- Exercise details -
Could you return, exactly as written, only the lines from the one holding "#270, priority: Low -> High" through the final line of the records below?
◇ ◇ ◇ ◇ ◇
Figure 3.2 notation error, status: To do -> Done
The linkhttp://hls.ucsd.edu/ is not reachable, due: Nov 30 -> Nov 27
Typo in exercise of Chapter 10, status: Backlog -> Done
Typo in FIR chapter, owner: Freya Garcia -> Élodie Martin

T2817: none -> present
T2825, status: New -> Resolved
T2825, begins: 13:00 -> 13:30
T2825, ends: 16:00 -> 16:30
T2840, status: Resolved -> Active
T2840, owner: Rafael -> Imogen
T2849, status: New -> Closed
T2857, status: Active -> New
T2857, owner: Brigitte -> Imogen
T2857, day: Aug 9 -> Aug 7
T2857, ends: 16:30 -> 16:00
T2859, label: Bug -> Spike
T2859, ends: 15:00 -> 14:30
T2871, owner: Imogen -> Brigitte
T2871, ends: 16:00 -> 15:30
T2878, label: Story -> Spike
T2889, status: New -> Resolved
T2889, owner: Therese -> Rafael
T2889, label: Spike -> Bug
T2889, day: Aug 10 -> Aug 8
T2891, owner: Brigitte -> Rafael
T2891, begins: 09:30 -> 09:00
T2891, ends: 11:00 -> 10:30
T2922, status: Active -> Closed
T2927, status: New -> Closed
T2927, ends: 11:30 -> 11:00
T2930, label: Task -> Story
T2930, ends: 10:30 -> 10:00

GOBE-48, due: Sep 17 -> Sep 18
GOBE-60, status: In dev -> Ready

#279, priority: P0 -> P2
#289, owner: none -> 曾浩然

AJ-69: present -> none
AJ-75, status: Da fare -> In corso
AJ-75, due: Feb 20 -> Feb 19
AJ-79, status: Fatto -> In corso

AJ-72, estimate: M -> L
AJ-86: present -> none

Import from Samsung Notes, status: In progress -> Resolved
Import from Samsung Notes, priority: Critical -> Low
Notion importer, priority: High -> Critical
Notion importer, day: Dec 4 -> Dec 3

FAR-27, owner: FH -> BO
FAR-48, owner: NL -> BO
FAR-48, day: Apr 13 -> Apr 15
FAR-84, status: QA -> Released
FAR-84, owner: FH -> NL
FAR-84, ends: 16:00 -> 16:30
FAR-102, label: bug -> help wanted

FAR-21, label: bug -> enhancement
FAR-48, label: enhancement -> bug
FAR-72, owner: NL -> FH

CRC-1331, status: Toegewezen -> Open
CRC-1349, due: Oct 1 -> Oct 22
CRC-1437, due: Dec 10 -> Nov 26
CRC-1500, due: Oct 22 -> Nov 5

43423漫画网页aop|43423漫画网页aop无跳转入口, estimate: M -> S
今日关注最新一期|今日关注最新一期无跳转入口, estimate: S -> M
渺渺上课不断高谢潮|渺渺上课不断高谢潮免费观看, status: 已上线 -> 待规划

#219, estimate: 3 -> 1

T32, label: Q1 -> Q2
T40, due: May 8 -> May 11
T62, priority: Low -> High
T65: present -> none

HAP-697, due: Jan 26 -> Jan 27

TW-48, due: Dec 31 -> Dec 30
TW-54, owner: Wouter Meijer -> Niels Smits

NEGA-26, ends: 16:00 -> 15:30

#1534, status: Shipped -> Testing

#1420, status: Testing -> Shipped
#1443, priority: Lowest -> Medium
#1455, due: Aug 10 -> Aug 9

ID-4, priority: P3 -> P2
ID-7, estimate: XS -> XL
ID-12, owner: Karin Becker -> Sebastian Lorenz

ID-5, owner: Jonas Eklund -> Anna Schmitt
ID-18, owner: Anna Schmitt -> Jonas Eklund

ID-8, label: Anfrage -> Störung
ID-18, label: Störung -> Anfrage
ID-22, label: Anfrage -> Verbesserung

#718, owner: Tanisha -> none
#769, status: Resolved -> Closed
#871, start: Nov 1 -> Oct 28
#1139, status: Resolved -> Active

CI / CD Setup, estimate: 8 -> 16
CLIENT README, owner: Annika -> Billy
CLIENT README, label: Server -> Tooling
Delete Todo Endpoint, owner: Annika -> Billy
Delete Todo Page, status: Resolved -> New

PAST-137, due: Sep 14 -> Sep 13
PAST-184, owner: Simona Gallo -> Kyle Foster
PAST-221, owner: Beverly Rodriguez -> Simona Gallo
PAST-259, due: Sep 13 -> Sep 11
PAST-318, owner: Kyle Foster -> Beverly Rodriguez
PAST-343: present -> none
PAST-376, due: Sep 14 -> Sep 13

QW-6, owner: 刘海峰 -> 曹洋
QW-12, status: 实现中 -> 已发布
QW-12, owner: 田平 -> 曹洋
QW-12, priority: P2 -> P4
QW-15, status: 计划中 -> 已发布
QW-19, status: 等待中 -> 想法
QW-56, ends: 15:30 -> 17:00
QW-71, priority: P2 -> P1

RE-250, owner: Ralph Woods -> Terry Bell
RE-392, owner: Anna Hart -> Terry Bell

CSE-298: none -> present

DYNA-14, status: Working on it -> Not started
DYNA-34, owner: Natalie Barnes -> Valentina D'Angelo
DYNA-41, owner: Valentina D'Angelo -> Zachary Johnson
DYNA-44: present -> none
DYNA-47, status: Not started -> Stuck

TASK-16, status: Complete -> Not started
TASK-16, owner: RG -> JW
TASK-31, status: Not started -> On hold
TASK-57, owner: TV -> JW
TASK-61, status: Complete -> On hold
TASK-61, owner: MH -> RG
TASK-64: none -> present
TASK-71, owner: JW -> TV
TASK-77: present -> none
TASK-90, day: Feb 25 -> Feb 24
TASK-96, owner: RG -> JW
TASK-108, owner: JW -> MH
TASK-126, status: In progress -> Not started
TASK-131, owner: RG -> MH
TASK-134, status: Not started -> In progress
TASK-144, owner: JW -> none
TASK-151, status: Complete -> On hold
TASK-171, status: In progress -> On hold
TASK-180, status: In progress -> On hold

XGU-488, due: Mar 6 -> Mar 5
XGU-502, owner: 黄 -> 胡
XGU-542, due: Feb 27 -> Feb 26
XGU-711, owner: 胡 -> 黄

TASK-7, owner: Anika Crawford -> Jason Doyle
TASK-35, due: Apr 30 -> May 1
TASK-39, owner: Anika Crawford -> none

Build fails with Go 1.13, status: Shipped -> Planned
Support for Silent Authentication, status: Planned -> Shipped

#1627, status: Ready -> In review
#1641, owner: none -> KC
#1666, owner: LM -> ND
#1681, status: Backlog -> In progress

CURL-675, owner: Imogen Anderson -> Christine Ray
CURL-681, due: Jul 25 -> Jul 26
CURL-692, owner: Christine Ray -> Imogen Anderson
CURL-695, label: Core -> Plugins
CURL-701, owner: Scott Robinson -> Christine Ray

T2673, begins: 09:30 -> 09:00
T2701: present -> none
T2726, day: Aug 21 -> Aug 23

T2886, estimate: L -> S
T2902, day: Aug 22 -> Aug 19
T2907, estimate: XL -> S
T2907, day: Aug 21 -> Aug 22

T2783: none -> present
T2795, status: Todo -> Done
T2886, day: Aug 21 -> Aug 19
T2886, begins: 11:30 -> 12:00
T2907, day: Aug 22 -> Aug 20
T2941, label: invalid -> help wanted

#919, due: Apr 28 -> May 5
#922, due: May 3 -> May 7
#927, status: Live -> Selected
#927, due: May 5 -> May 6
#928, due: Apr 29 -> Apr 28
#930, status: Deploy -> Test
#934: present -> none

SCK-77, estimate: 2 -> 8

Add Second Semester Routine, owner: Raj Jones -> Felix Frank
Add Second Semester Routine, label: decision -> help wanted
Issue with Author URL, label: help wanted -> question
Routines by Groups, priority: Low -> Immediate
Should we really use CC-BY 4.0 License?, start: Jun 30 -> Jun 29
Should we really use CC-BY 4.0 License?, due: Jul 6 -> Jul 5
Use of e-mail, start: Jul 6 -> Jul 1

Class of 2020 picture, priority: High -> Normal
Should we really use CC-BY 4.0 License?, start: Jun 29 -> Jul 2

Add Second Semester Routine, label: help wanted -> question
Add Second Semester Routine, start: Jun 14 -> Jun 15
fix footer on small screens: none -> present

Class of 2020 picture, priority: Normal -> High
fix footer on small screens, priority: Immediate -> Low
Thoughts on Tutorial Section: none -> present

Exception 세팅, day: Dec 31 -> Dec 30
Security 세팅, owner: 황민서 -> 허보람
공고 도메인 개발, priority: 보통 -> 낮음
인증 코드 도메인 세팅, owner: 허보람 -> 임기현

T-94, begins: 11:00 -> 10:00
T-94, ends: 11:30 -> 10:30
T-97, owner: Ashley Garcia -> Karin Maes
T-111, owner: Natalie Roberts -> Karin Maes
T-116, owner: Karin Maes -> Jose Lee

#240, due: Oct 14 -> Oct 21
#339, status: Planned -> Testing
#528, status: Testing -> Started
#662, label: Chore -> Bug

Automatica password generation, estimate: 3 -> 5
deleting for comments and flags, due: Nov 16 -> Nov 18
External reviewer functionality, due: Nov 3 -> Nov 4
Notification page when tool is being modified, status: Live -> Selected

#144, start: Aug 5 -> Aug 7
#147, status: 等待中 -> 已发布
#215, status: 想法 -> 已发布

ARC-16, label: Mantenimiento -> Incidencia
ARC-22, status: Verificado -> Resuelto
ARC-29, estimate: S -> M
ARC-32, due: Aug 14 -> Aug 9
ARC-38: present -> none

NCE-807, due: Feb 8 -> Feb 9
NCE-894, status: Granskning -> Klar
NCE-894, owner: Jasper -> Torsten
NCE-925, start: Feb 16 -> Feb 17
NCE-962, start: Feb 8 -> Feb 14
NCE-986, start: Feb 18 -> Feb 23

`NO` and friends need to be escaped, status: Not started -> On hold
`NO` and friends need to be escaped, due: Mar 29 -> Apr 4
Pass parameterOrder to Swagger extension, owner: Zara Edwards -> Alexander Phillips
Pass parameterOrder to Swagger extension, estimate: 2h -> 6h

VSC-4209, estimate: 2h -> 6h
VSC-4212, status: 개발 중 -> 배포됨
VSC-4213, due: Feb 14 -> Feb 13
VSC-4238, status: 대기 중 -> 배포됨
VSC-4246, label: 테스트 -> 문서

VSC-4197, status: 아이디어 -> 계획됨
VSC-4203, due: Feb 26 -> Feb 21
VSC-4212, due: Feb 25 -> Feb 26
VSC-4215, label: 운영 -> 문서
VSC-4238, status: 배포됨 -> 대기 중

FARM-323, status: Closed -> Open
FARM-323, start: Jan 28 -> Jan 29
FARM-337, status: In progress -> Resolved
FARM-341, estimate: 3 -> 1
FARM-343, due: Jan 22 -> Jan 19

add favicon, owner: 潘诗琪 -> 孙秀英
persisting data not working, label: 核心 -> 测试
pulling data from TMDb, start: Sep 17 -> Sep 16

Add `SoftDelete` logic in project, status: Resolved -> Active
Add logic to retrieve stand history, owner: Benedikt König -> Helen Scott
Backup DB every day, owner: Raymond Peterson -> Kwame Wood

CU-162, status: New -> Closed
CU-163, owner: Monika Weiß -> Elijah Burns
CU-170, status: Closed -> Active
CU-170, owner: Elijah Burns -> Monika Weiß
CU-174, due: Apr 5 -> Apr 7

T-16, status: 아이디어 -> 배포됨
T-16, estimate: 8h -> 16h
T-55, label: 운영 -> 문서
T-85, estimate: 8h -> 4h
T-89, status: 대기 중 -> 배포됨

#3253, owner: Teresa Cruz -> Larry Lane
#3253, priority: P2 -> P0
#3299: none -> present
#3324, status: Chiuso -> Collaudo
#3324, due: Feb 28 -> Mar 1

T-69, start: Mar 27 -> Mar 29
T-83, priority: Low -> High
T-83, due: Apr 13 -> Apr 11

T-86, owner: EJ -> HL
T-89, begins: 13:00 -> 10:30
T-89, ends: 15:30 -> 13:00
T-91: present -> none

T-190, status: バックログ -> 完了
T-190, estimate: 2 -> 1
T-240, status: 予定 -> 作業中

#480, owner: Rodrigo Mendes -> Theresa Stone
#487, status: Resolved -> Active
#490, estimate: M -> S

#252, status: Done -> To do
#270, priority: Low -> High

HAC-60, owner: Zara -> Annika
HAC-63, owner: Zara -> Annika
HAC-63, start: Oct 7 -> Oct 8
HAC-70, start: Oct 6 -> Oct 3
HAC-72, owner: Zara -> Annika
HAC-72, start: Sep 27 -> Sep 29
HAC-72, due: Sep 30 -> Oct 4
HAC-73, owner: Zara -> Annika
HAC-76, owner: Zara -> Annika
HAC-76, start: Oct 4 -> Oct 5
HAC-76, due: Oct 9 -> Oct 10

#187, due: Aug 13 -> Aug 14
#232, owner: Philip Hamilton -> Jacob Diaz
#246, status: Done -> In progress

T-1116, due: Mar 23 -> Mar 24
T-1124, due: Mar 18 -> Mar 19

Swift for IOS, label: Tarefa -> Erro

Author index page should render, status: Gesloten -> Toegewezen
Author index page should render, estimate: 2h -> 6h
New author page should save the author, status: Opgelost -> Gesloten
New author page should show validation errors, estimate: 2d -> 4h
◇ ◇ ◇ ◇ ◇
- Answer -
#270, priority: Low -> High

HAC-60, owner: Zara -> Annika
HAC-63, owner: Zara -> Annika
HAC-63, start: Oct 7 -> Oct 8
HAC-70, start: Oct 6 -> Oct 3
HAC-72, owner: Zara -> Annika
HAC-72, start: Sep 27 -> Sep 29
HAC-72, due: Sep 30 -> Oct 4
HAC-73, owner: Zara -> Annika
HAC-76, owner: Zara -> Annika
HAC-76, start: Oct 4 -> Oct 5
HAC-76, due: Oct 9 -> Oct 10

#187, due: Aug 13 -> Aug 14
#232, owner: Philip Hamilton -> Jacob Diaz
#246, status: Done -> In progress

T-1116, due: Mar 23 -> Mar 24
T-1124, due: Mar 18 -> Mar 19

Swift for IOS, label: Tarefa -> Erro

Author index page should render, status: Gesloten -> Toegewezen
Author index page should render, estimate: 2h -> 6h
New author page should save the author, status: Opgelost -> Gesloten
New author page should show validation errors, estimate: 2d -> 4h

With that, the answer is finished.